The higher income for families has also contributed to the current pandemic supply chain disruptions in two ways. First, the level of demand for goods and services has not fallen, but there are fewer workers to produce those goods and services. Second, families have changed what they want during this pandemic. The demand for services like dining out and entertainment have been replaced by demand for goods like food to prepare at home, sporting goods, and electronic equipment. Families where both adults and children are spending more time at home are looking for larger, more comfortable homes. Those additional physical goods need to be produced and delivered to customers. Much of that production is in Asia, which has also been impacted by the pandemic. The supply chains were simply not large enough to absorb this surge in demand for goods, and transportation firms face their own labor market challenges. Small changes and disruptions that firms previously had the resiliency to manage are cascading into serious disruptions. It will take time for the economy to adjust to those changes and to work through the supply chain issues.
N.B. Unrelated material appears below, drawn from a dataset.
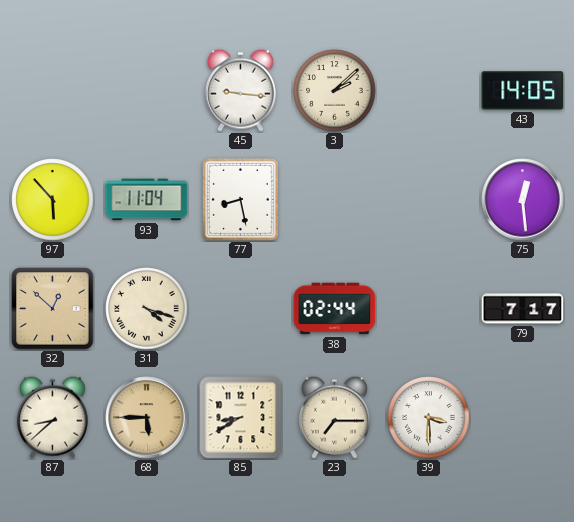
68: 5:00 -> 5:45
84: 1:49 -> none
For those thinking about the next step in the fiscal response to this recession, looking back to experiences in previous recessions may be of limited value. The strong growth in income and wealth have made this a truly unique recession. And whether the pandemic recedes or resurges will greatly influence the immediate future of the economy. Repeated surges like the delta variant will keep employees on the sidelines and will continue to tilt the mix of goods and services demanded by consumers. If stimulus is withdrawn and new variants of the virus emerge, do we risk the long tail of economic pain that we saw in the Great Recession? And while both the Biden administration and the Federal Reserve insist that the current inflationary pressures are transitory, there is the underlying fact that the US economy is expecting more goods from a workforce that is reduced in the US and in much of the world. The very uneven pain of this recession leads to questions about whether the appropriate stimulus going ahead needs to be better targeted at those whose incomes have actually declined. Looking further down the road, is reform of childcare delivery required to reverse the decline in labor force participation? Fiscal and monetary authorities are peering through a very cloudy crystal ball caused by a very unique recession.